Pourtant, il va bien falloir s’emparer du problème. « L’urgence sanitaire, la pression de l’organisation du système de soins sur le gouvernement ont été prioritaires sur la santé mentale de la population générale à laquelle on accorde un capital de résilience qu’elle ne possède pas forcément. A force de dire : « Les gens finiront par s’y faire », on tire sur la corde ! », déclare Catherine Tourette-Turgis. Et c’est aussi valable pour les plus jeunes : « La grande adaptabilité des enfants est une idée reçue. Cette adaptabilité, voire plasticité, pourrait être une façon de nous déresponsabiliser. Car les enfants ne s’adaptent pas forcément mieux que les adultes. Ils ne disposent surtout pas des mêmes moyens pour exprimer leurs souffrances qui requièrent, de la part des adultes, qu’ils y portent attention pour les repérer », explique Sarah Bydlowski.
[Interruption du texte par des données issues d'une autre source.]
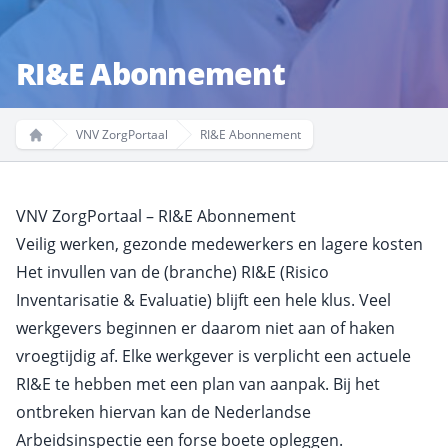
RI&E Abonnement
VNV ZorgPortaal
RI&E Abonnement
Home
VNV ZorgPortaal – RI&E Abonnement
Veilig werken, gezonde medewerkers en lagere kosten
Het invullen van de (branche) RI&E (Risico
Inventarisatie & Evaluatie) blijft een hele klus. Veel
werkgevers beginnen er daarom niet aan of haken
vroegtijdig af. Elke werkgever is verplicht een actuele
RI&E te hebben met een plan van aanpak. Bij het
ontbreken hiervan kan de Nederlandse
Arbeidsinspectie een forse boete opleggen.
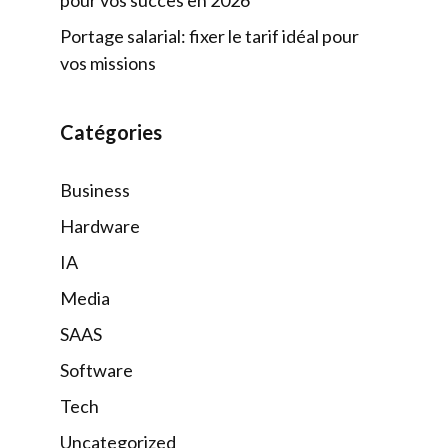
Portage salarial: fixer le tarif idéal pour
vos missions
Catégories
Business
Hardware
IA
Media
SAAS
Software
Tech
Uncategorized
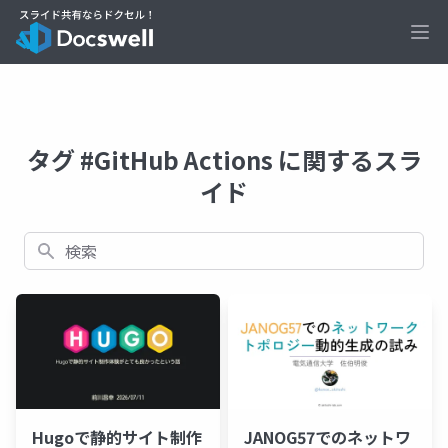
Ope
タグ #GitHub Actions に関するスラ
イド
検索
Hugoで静的サイト制作
JANOG57でのネットワ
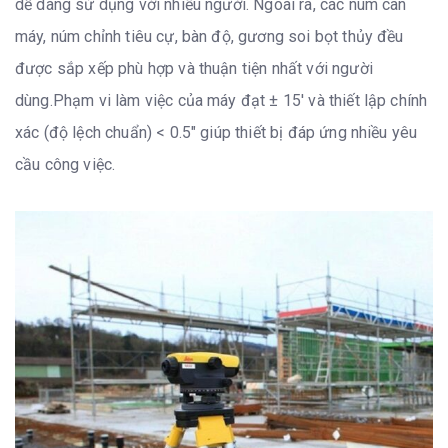
dễ dàng sử dụng với nhiều người. Ngoài ra, các núm cân
máy, núm chỉnh tiêu cự, bàn độ, gương soi bọt thủy đều
được sắp xếp phù hợp và thuận tiện nhất với người
dùng.Phạm vi làm việc của máy đạt ± 15′ và thiết lập chính
xác (độ lệch chuẩn) < 0.5″ giúp thiết bị đáp ứng nhiều yêu
cầu công việc.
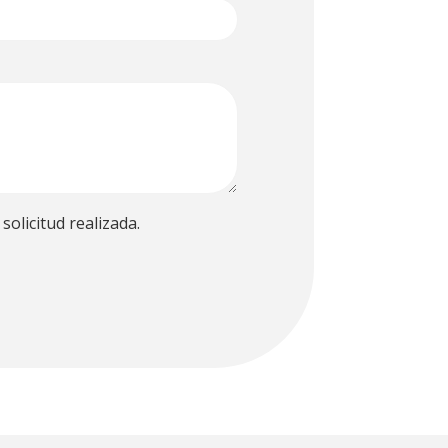
solicitud realizada.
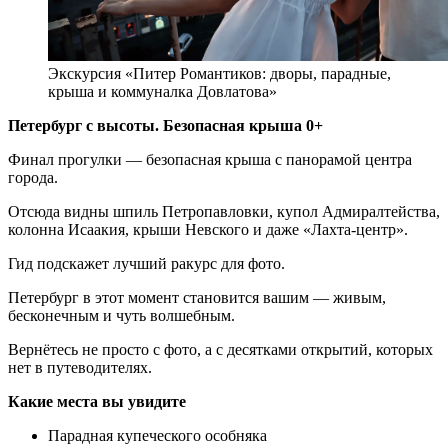
Экскурсия «Питер Романтиков: дворы, парадные,
крыша и коммуналка Довлатова»
Петербург с высоты. Безопасная крыша 0+
Финал прогулки — безопасная крыша с панорамой центра
города.
Отсюда видны шпиль Петропавловки, купол Адмиралтейства,
колонна Исаакия, крыши Невского и даже «Лахта-центр».
Гид подскажет лучший ракурс для фото.
Петербург в этот момент становится вашим — живым,
бесконечным и чуть волшебным.
Вернётесь не просто с фото, а с десятками открытий, которых
нет в путеводителях.
Какие места вы увидите
Парадная купеческого особняка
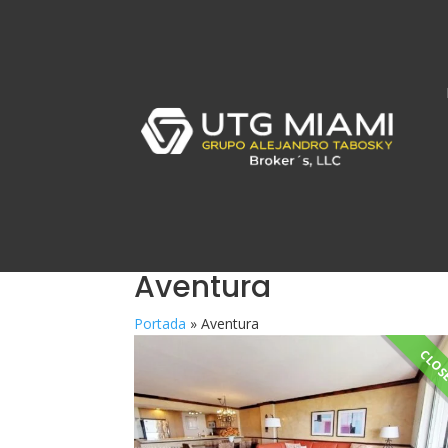
Aventura
Portada
»
Aventura
CLOS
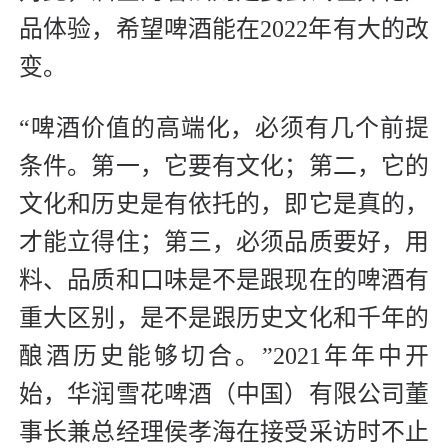
品体验，希望啤酒能在2022年有大的改
变。
“啤酒价值的高端化，必须有几个前提
条件。第一，它要有文化；第二，它的
文化和历史是有依托的，即它是真的，
才能立得住；第三，必须品质要好，用
料、品质和口味是不是跟现在的啤酒有
重大区别，是不是跟历史文化和千年的
酿酒历史能够切合。”2021年年中开
始，华润雪花啤酒（中国）有限公司董
事长兼总经理侯孝海在接受采访时不止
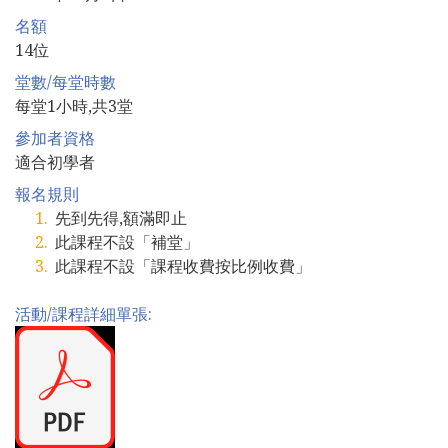
名額
14位
堂數/每堂時數
每堂1小時,共3堂
參加者資格
適合初學者
報名規則
先到先得,額滿即止
此課程不設「補堂」
此課程不設「課程收費按比例收費」
活動/課程詳細單張:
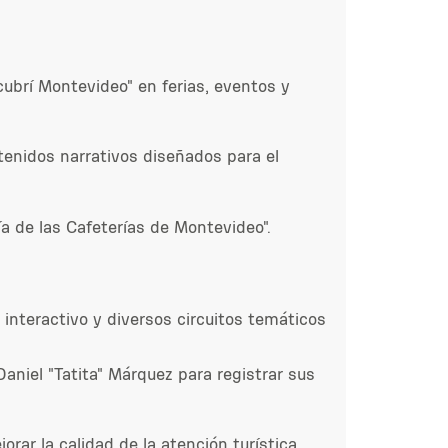
cubrí Montevideo" en ferias, eventos y
tenidos narrativos diseñados para el
a de las Cafeterías de Montevideo".
nteractivo y diversos circuitos temáticos
aniel "Tatita" Márquez para registrar sus
ar la calidad de la atención turística.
D’autant que les conséquences vont peser sur l’avenir du pays. « Il faut dès maintenant prévenir et anticiper la survenue d’une crise des impacts humains qui sera plus longue à résorber que la crise sanitaire et la crise économique, préconise Catherine Tourette-Turgis. Dans l’histoire des catastrophes naturelles, par exemple, on évoque des périodes allant de 18 mois à trois ans pour les impacts humains à moyen terme. »

Ce que révèle l’enquête Coclico

Le projet Coclico (Coronavirus containment policies and impact on the population’s mental health) repose sur la sollicitation des personnes représentatives de la population pour répondre à l’Enquête santé européenne, qui est l’enquête de la statistique publique de référence sur la santé, la couverture santé et l’accès aux soins en France. Les premiers résultats seront diffusés fin 2020.

Lors de la première vague de l’enquête (du 3 au 14 avril 2020), la survenue d’une détresse psychologique est observée chez 33 % des répondants, parmi lesquels 12 % présentent une détresse d’intensité sévère. Il est noté en particulier une aggravation des problèmes de tension ou de stress, de sommeil ou de concentration, et du sentiment d’être malheureux ou déprimé.

À RETENIR

– Le premier confinement a dégradé la santé mentale des Français, tous âges et toutes classes confondus : apparition ou aggravation de troubles anxieux et de stress, décompensation de patients stabilisés, addictions, etc.

– La télémédecine et le télésoin, s’ils ont permis la poursuite des traitements médicamenteux pendant le confinement, n’ont pas pu toujours assurer un suivi psychologique identique à celui des consultations physiques.

– La France doit aujourd’hui faire face à une crise sanitaire, économique, sociale et psychique.